A. Schematic of the generation of mutants in the late domain motifs PTAP and YPX(n)L encoded by TgGRA14. B. Analysis of virus-like particle release by GagGRA14 and GagGRA14 mutants. Representative immunoblots of VLP release include top: VLP release sample (100%) and bottom: cellular lysate sample (4%). Data represents the mean from ≥ 6 biological replicates. Statistical analysis was by Student’s t-test. Only statistical differences are shown. *p<0.05, **p<0.01, ***p<0.001.
Fig 8.
TgGRA14 PTAP late domain motif is necessary for GFP-TSG101 recruitment but not for uptake of host cytosolic proteins.
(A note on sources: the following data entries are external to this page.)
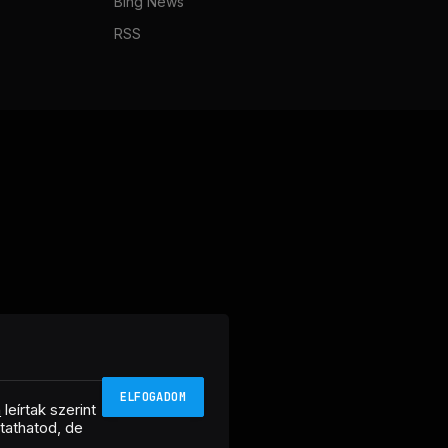
Bing News
RSS
ELFOGADOM
n
leírtak szerint
ztathatod, de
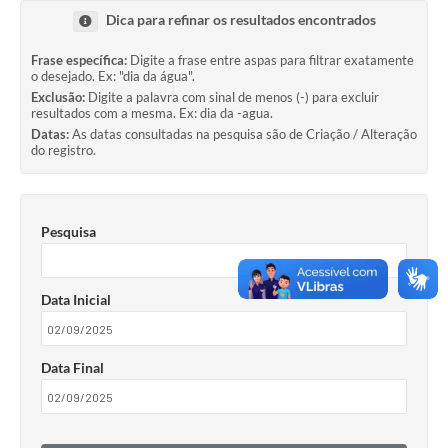
Dica para refinar os resultados encontrados
Serviços
Frase específica:
Digite a frase entre aspas para filtrar exatamente
o desejado. Ex: "dia da água".
Consulta Pública
Exclusão:
Digite a palavra com sinal de menos (-) para excluir
resultados com a mesma. Ex: dia da -agua.
Obras Públicas
Datas:
As datas consultadas na pesquisa são de Criação / Alteração
do registro.
Transparência
Legislação
Pesquisa
Plano Municipal de Saneamento Básico
Intranet
Data Inicial
Publicidade de Processos
Canais de Contato
Data Final
Teleatendimento
Concursos e Processos Seletivos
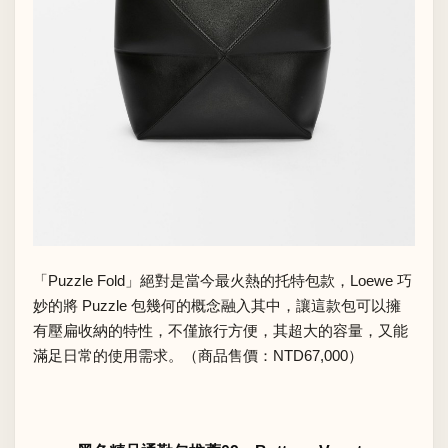
「Puzzle Fold」絕對是當今最火熱的托特包款，Loewe 巧
妙的將 Puzzle 包幾何的概念融入其中，讓這款包可以擁
有壓扁收納的特性，不僅旅行方便，其超大的容量，又能
滿足日常的使用需求。（商品售價：NTD67,000）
A. Representative images from 3 biological replicates for the GFP-TSG101 recruitment in RΔgra14GRA14 complemented strains. PVM was labeled using an antibody against TgGRA8. Images were analyzed by confocal microscopy. Scale bar is 5 μm. B. Quantification of TSG101 recruitment to the PV between WT, RΔgra14 and RΔgra14 complementation mutants. Data represent the mean TSG101 intensity in the PV relative to the cytosol (PV/cytosol). Each point represents the well average. (~18 wells per biological replicates (n = 3)). Statistical analysis was done using Kruskal-Wallis test. Statistical analysis between complement strains, RH with Δgra14 and Δgra14 with Δgra14:GRA14WT are shown. ****p<0.0001. C. Quantification of host cytosolic mCherry uptake by RΔgra14 and RΔgra14GRA14 mutants treated with LHVS for 20 h. At least 200 parasites were analyzed per blinded sample. Data represents the mean from ≥ 3 biological replicates. Statistical analysis was by Student’s t-test.
Fig 9.
Model of TgGRA14-ESCRT interactions for the uptake of host cytosolic proteins.
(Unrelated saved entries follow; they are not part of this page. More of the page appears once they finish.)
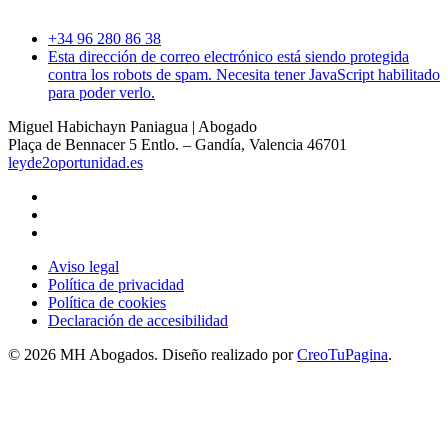
+34 96 280 86 38
Esta dirección de correo electrónico está siendo protegida
contra los robots de spam. Necesita tener JavaScript habilitado
para poder verlo.
Miguel Habichayn Paniagua | Abogado
Plaça de Bennacer 5 Entlo. – Gandía, Valencia 46701
leyde2oportunidad.es
Aviso legal
Política de privacidad
Política de cookies
Declaración de accesibilidad
©
2026
MH Abogados. Diseño realizado por
CreoTuPagina
.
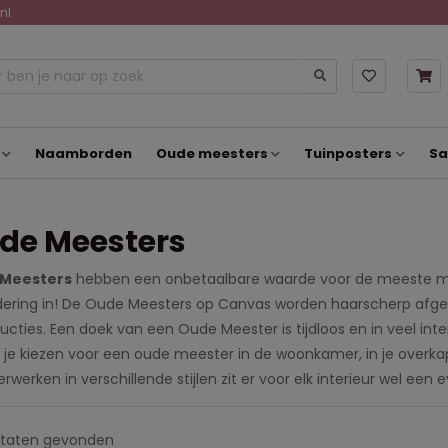
nl
Naamborden
Oude meesters
Tuinposters
Sa
de Meesters
Meesters
hebben een onbetaalbare waarde voor de meeste men
ering in! De Oude Meesters op Canvas worden haarscherp afge
ucties. Een doek van een Oude Meester is tijdloos en in veel in
 je kiezen voor een oude meester in de woonkamer, in je overkap
rwerken in verschillende stijlen zit er voor elk interieur wel een
ltaten
gevonden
Our data supports a model for the interaction of TgGRA14 with the host ESCRT machinery at the PVM for the uptake of host cytosolic proteins. We hypothesize that through this interaction, vesicles packaging host cytosolic proteins are formed at the PVM and are further endocytosed by the parasites by an unknown mechanism. ESCRT components like TSG101 and ALIX could potentially be packaged within these vesicles resembling what occurs in ESCRT-dependent exosome formation. Furthermore, other transmembrane or soluble dense granule proteins are likely contributing to this pathway.